Lee and Lieut. Thomas Zimmerman of Baltimore are the two pilots of the six-man crew that will be part of the 2023 show season.

Lee is currently assigned to the Gladiators of Strike Fighter Squadron (VFA) 106, which is stationed at Naval Air Station Oceana in Virginia Beach.

She will join the 24 other extremely talented women who serve on the team today, Cmdr. Zach Harrell, spokesman for the commander of the Naval Air Forces, told The Washington Post.

Lee enlisted in the Navy in 2007 while attending the University of Minnesota and worked at the UPS location, graduating from Recruit Training Command in Great Lakes, Illinois, according to the Navy.

As an enlisted man, she served as an avionics technician, a career that led to her being selected into a program that paves the way for sailors to become officers.

Lee earned a bachelor’s degree in biochemistry from Old Dominion University and received her commission in August 2013. By April 2016, she became a naval aviator.

Just three years later, she was one of eight female naval aviators who paid their respects in the air at the funeral of one of the Navy’s first female jet pilots, retired Capt.

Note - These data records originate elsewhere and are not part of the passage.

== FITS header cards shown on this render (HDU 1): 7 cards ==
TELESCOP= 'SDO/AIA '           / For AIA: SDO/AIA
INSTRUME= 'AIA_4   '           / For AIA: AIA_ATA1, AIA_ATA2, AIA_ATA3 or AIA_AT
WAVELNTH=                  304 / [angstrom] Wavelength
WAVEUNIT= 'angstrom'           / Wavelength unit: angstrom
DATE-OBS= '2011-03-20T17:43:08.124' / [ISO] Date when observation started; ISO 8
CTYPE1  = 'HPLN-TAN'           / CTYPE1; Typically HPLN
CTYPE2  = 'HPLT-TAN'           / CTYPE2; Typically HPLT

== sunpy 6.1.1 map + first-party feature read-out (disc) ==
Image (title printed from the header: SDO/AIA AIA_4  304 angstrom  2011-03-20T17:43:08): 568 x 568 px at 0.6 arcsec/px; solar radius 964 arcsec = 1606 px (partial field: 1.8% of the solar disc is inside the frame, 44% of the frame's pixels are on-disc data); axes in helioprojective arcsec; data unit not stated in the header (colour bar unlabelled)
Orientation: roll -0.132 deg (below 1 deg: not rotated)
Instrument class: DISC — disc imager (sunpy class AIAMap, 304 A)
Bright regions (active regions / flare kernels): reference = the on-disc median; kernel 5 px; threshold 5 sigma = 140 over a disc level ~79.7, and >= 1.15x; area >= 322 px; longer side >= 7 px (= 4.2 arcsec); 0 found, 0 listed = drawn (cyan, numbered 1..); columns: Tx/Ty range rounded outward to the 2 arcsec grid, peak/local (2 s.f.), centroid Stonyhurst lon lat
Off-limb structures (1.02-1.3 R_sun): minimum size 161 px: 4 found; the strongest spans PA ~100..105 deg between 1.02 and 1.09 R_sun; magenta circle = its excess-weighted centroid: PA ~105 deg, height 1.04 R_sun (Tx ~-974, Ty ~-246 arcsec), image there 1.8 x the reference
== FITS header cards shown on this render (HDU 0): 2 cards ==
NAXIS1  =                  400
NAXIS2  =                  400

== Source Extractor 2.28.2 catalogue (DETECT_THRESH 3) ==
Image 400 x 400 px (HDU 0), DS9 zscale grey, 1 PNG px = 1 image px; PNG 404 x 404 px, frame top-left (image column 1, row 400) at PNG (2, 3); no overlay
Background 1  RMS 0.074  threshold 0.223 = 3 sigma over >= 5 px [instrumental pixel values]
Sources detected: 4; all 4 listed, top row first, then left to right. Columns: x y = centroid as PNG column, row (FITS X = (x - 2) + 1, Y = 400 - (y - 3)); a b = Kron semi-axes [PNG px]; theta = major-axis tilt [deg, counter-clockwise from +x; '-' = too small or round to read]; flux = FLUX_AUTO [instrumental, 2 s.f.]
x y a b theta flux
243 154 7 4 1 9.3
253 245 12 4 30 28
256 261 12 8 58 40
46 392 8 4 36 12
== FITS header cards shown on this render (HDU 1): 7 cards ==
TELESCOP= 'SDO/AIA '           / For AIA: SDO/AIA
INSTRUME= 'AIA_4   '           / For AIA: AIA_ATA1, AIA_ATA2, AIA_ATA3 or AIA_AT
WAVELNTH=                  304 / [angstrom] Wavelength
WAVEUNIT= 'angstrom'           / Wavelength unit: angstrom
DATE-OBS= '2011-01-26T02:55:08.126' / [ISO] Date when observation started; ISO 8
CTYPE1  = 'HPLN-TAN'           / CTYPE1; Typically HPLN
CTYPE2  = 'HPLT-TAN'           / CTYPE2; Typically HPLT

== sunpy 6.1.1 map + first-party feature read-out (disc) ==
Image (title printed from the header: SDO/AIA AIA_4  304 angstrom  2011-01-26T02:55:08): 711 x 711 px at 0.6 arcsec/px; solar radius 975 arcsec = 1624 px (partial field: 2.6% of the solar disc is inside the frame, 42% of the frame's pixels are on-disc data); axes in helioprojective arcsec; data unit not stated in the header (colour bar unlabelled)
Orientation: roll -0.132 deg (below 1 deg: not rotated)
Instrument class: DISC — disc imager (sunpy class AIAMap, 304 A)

Rosemary Mariner.

Lee was not available for an interview.

To become a Blue Angel, airmen must be carrier qualified with approximately 1,250 tactical flight hours by Sept. 30 of the year they apply, Harrell said. They must also have completed a fleet operational tour along with advanced flight training with an average or higher overall score.

The Blue Angels are scouted during each year’s Pensacola Beach Air Show, where the team showcases their flying skills, and then selected at the end of the week-long event.

Lee and other select members will report to the squadron in September for a two-month period before beginning an intensive five-month training program at NAS Pensacola and Naval Air Facility El Centro, California.

The Blue Angels have been around for over 70 years. Admiral Chester Nimitz ordered a flight demonstration team to be assembled toward the end of World War II. The Air Crew was created to generate public interest in naval aviation and boost the morale of the branch.

The team has played in front of more than 450 million viewers since its inception.